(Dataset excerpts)
****
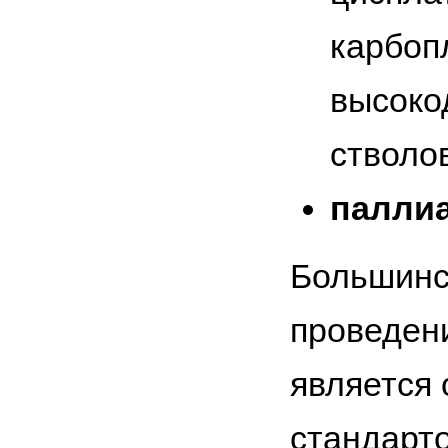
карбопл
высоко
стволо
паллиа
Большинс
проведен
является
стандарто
****
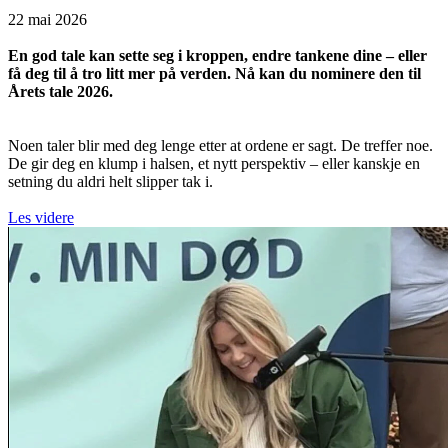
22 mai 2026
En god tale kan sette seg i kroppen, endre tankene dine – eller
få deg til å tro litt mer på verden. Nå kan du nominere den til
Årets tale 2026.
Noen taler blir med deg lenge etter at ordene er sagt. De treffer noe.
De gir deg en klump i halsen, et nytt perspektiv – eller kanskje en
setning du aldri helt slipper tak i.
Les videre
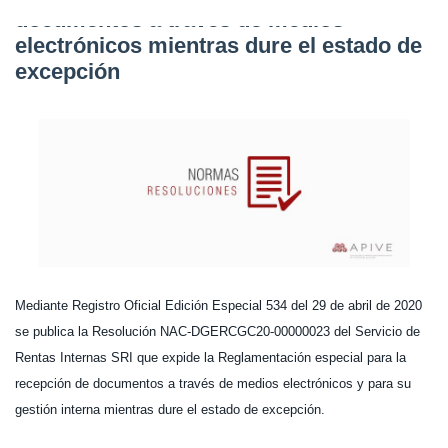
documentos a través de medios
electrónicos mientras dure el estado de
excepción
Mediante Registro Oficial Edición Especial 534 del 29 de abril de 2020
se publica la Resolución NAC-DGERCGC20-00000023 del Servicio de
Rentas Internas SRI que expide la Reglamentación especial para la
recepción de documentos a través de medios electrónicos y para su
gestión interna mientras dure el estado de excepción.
****
Copy out every line in the items above that contains the string "documentos".

documentos a través de medios
recepción de documentos a través de medios electrónicos y para su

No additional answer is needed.